• **Exercise**
Reproduce word for word every line from the one containing "vfov_deg: 12.3" to the final line of the data below; omit the pictures.

[Stored entries]
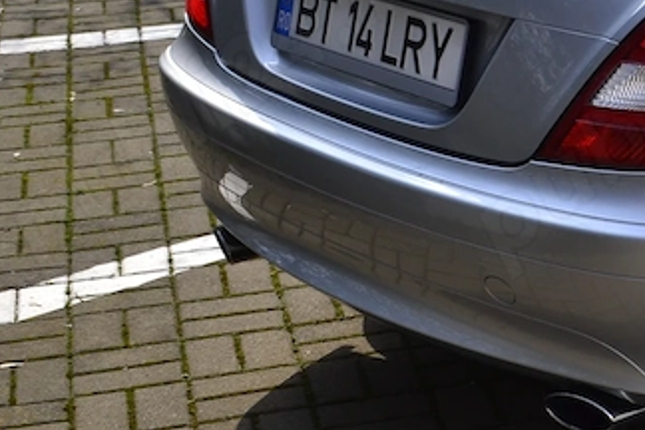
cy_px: 48
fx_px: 1989
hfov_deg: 17.0
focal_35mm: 111
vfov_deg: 12.3
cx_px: 921
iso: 100
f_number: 9
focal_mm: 24
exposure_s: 1/125
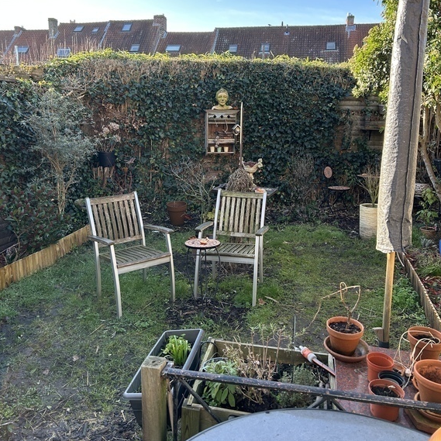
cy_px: 185
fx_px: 447
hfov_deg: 52.5
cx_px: 220
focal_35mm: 31
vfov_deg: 52.3
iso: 50
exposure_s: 1/367
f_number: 1.5
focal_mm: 5.7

• **Task result**
vfov_deg: 12.3
cx_px: 921
iso: 100
f_number: 9
focal_mm: 24
exposure_s: 1/125
cy_px: 185
fx_px: 447
hfov_deg: 52.5
cx_px: 220
focal_35mm: 31
vfov_deg: 52.3
iso: 50
exposure_s: 1/367
f_number: 1.5
focal_mm: 5.7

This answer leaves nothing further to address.